Luigi Federico Signorini: Brexit - the possible economic and financial effects

Testimony by Mr Luigi Federico Signorini, Deputy Governor of the Bank of Italy, at the III Standing Committee on Foreign and European Community Affairs and XIV Standing Committee on EU Policies, Chamber of Deputies Rome, 26 April 2017.

The views expressed in this speech are those of the speaker and not the view of the BIS.

Central bank speech  | 
28 June 2017

Mr Chairman, Honourable Members of Parliament,

I would like to thank the Committees for inviting the Bank of Italy to comment on the United Kingdom's exit from the European Union. I will begin with a brief description of some well-known institutional aspects and then make some comments on the possible economic (for the United Kingdom, Europe and Italy) and financial repercussions. At this point in time, my observations can only be preliminary ones.

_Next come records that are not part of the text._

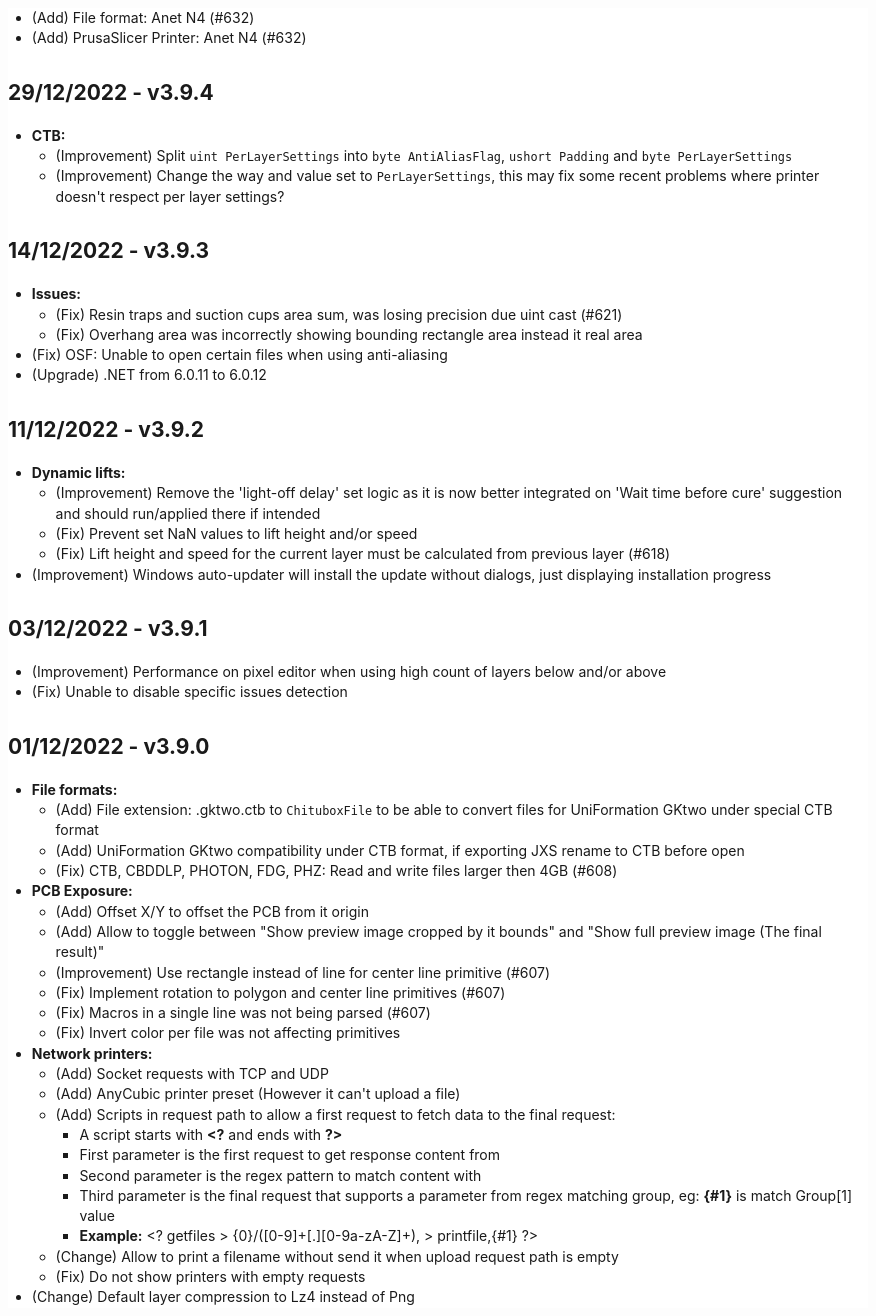 - (Add) File format: Anet N4 (#632)
- (Add) PrusaSlicer Printer: Anet N4 (#632)

## 29/12/2022 - v3.9.4

- **CTB:**
   - (Improvement) Split `uint PerLayerSettings` into `byte AntiAliasFlag`, `ushort Padding` and `byte PerLayerSettings`
   - (Improvement) Change the way and value set to `PerLayerSettings`, this may fix some recent problems where printer doesn't respect per layer settings?

## 14/12/2022 - v3.9.3

- **Issues:**
  - (Fix) Resin traps and suction cups area sum, was losing precision due uint cast (#621)
  - (Fix) Overhang area was incorrectly showing bounding rectangle area instead it real area
- (Fix) OSF: Unable to open certain files when using anti-aliasing
- (Upgrade) .NET from 6.0.11 to 6.0.12

## 11/12/2022 - v3.9.2

- **Dynamic lifts:**
  - (Improvement) Remove the 'light-off delay' set logic as it is now better integrated on 'Wait time before cure' suggestion and should run/applied there if intended
  - (Fix) Prevent set NaN values to lift height and/or speed
  - (Fix) Lift height and speed for the current layer must be calculated from previous layer (#618)
- (Improvement) Windows auto-updater will install the update without dialogs, just displaying installation progress

## 03/12/2022 - v3.9.1

- (Improvement) Performance on pixel editor when using high count of layers below and/or above
- (Fix) Unable to disable specific issues detection

## 01/12/2022 - v3.9.0

- **File formats:**
  - (Add) File extension: .gktwo.ctb to `ChituboxFile` to be able to convert files for UniFormation GKtwo under special CTB format
  - (Add) UniFormation GKtwo compatibility under CTB format, if exporting JXS rename to CTB before open
  - (Fix) CTB, CBDDLP, PHOTON, FDG, PHZ: Read and write files larger then 4GB (#608)
- **PCB Exposure:**
  - (Add) Offset X/Y to offset the PCB from it origin
  - (Add) Allow to toggle between "Show preview image cropped by it bounds" and "Show full preview image (The final result)"
  - (Improvement) Use rectangle instead of line for center line primitive (#607)
  - (Fix) Implement rotation to polygon and center line primitives (#607)
  - (Fix) Macros in a single line was not being parsed (#607)
  - (Fix) Invert color per file was not affecting primitives
- **Network printers:**
  - (Add) Socket requests with TCP and UDP
  - (Add) AnyCubic printer preset (However it can't upload a file)
  - (Add) Scripts in request path to allow a first request to fetch data to the final request:
    -  A script starts with **<\?** and ends with **?>**
    -  First parameter is the first request to get response content from
    -  Second parameter is the regex pattern to match content with
    -  Third parameter is the final request that supports a parameter from regex matching group, eg: **{#1}** is match Group[1] value
    -  **Example:** <\? getfiles > {0}\/([0-9]+[.][0-9a-zA-Z]+), > printfile,{#1} ?>
  - (Change) Allow to print a filename without send it when upload request path is empty
  - (Fix) Do not show printers with empty requests
- (Change) Default layer compression to Lz4 instead of Png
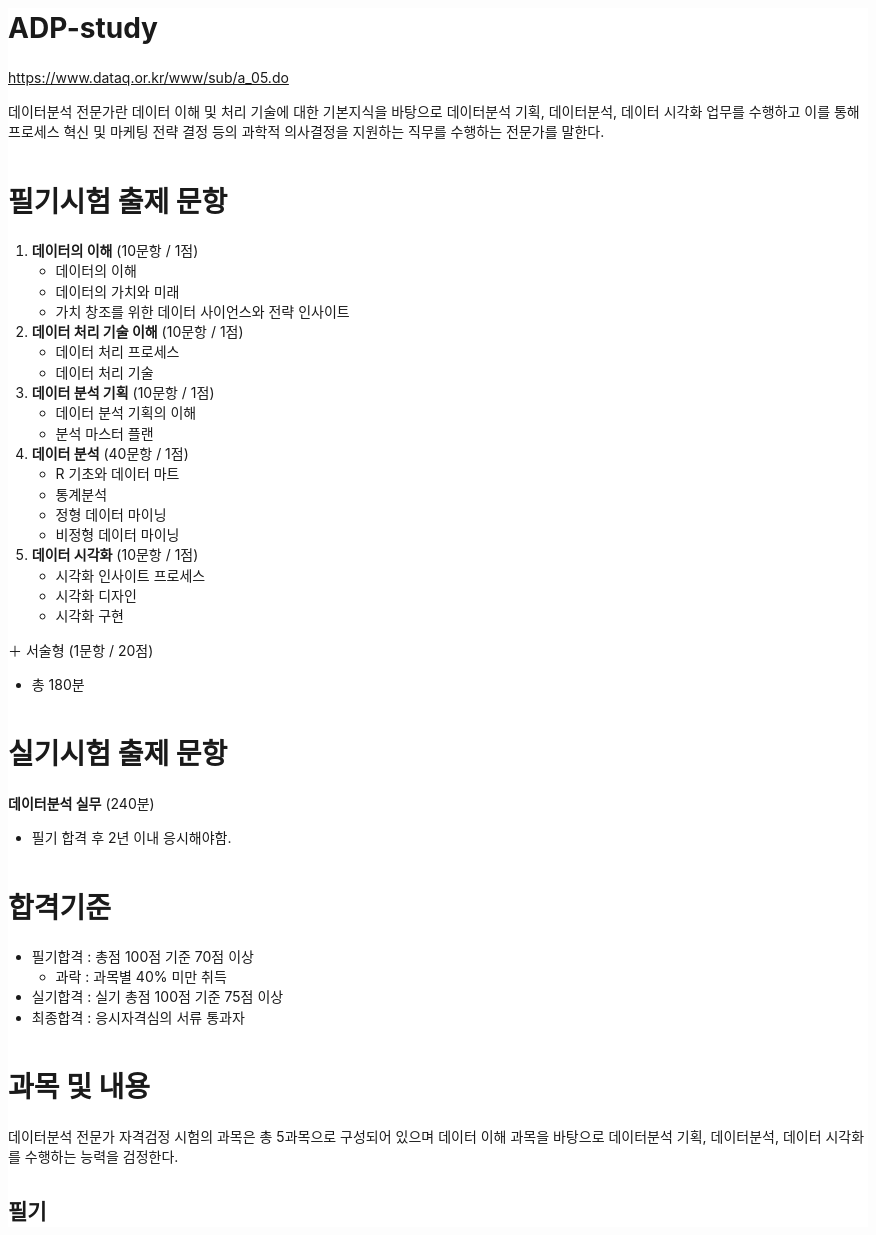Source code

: # ADP-study

<https://www.dataq.or.kr/www/sub/a_05.do>

데이터분석 전문가란 데이터 이해 및 처리 기술에 대한 기본지식을 바탕으로 데이터분석 기획, 데이터분석, 데이터 시각화 업무를 수행하고 이를 통해 프로세스 혁신 및 마케팅 전략 결정 등의 과학적 의사결정을 지원하는 직무를 수행하는 전문가를 말한다.

# 필기시험 출제 문항
1. **데이터의 이해** (10문항 / 1점)
    - 데이터의 이해
    - 데이터의 가치와 미래
    - 가치 창조를 위한 데이터 사이언스와 전략 인사이트
2. **데이터 처리 기술 이해** (10문항 / 1점)
    - 데이터 처리 프로세스
    - 데이터 처리 기술
3. **데이터 분석 기획** (10문항 / 1점)
    - 데이터 분석 기획의 이해
    - 분석 마스터 플랜
4. **데이터 분석** (40문항 / 1점)
    - R 기초와 데이터 마트
    - 통계분석
    - 정형 데이터 마이닝
    - 비정형 데이터 마이닝
5. **데이터 시각화** (10문항 / 1점)
    - 시각화 인사이트 프로세스
    - 시각화 디자인
    - 시각화 구현

＋ 서술형 (1문항 / 20점)

- 총 180분

# 실기시험 출제 문항
**데이터분석 실무** (240분)
- 필기 합격 후 2년 이내 응시해야함.

# 합격기준
- 필기합격 : 총점 100점 기준 70점 이상
    - 과락 : 과목별 40% 미만 취득
- 실기합격 : 실기 총점 100점 기준 75점 이상
- 최종합격 : 응시자격심의 서류 통과자

# 과목 및 내용
데이터분석 전문가 자격검정 시험의 과목은 총 5과목으로 구성되어 있으며 데이터 이해 과목을 바탕으로 데이터분석 기획, 데이터분석, 데이터 시각화를 수행하는 능력을 검정한다.

## 필기

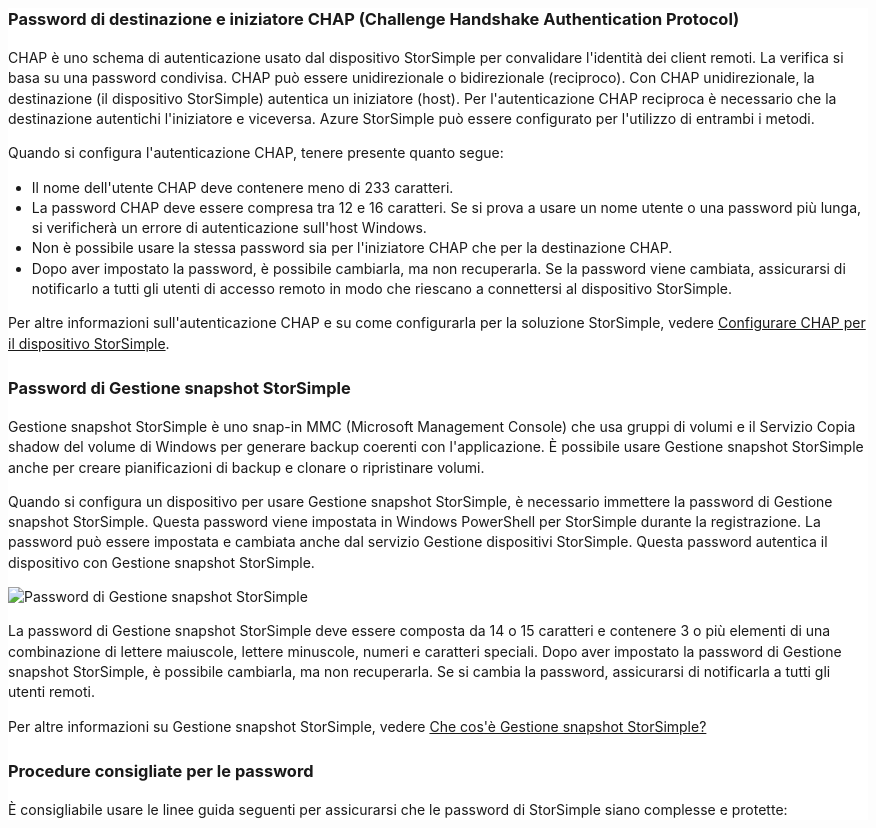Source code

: ### <a name="challenge-handshake-authentication-protocol-chap-initiator-and-target-passwords"></a>Password di destinazione e iniziatore CHAP (Challenge Handshake Authentication Protocol)

CHAP è uno schema di autenticazione usato dal dispositivo StorSimple per convalidare l'identità dei client remoti. La verifica si basa su una password condivisa. CHAP può essere unidirezionale o bidirezionale (reciproco). Con CHAP unidirezionale, la destinazione (il dispositivo StorSimple) autentica un iniziatore (host). Per l'autenticazione CHAP reciproca è necessario che la destinazione autentichi l'iniziatore e viceversa. Azure StorSimple può essere configurato per l'utilizzo di entrambi i metodi.

Quando si configura l'autenticazione CHAP, tenere presente quanto segue:

* Il nome dell'utente CHAP deve contenere meno di 233 caratteri.
* La password CHAP deve essere compresa tra 12 e 16 caratteri. Se si prova a usare un nome utente o una password più lunga, si verificherà un errore di autenticazione sull'host Windows.
* Non è possibile usare la stessa password sia per l'iniziatore CHAP che per la destinazione CHAP.
* Dopo aver impostato la password, è possibile cambiarla, ma non recuperarla. Se la password viene cambiata, assicurarsi di notificarlo a tutti gli utenti di accesso remoto in modo che riescano a connettersi al dispositivo StorSimple.

Per altre informazioni sull'autenticazione CHAP e su come configurarla per la soluzione StorSimple, vedere [Configurare CHAP per il dispositivo StorSimple](storsimple-8000-configure-chap.md).

### <a name="storsimple-snapshot-manager-password"></a>Password di Gestione snapshot StorSimple

Gestione snapshot StorSimple è uno snap-in MMC (Microsoft Management Console) che usa gruppi di volumi e il Servizio Copia shadow del volume di Windows per generare backup coerenti con l'applicazione. È possibile usare Gestione snapshot StorSimple anche per creare pianificazioni di backup e clonare o ripristinare volumi.

Quando si configura un dispositivo per usare Gestione snapshot StorSimple, è necessario immettere la password di Gestione snapshot StorSimple. Questa password viene impostata in Windows PowerShell per StorSimple durante la registrazione. La password può essere impostata e cambiata anche dal servizio Gestione dispositivi StorSimple. Questa password autentica il dispositivo con Gestione snapshot StorSimple.

![Password di Gestione snapshot StorSimple](./media/storsimple-security/SnapshotMgrPassword.png)

La password di Gestione snapshot StorSimple deve essere composta da 14 o 15 caratteri e contenere 3 o più elementi di una combinazione di lettere maiuscole, lettere minuscole, numeri e caratteri speciali. Dopo aver impostato la password di Gestione snapshot StorSimple, è possibile cambiarla, ma non recuperarla. Se si cambia la password, assicurarsi di notificarla a tutti gli utenti remoti.

Per altre informazioni su Gestione snapshot StorSimple, vedere [Che cos'è Gestione snapshot StorSimple?](storsimple-what-is-snapshot-manager.md)

### <a name="password-best-practices"></a>Procedure consigliate per le password

È consigliabile usare le linee guida seguenti per assicurarsi che le password di StorSimple siano complesse e protette:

Institutional aspects: negotiations, exit and future relationships

Following the agreements reached in Lisbon in 2007, an article was added to the Treaty on the European Union - the constitutional basis of the EU - which explicitly provides for the possibility that a member state might wish to withdraw, and regulates the relative procedure. This is Article 50, now well-known after being invoked for the first time by the UK on 29 March in Prime Minister May's letter to the President of the European Council.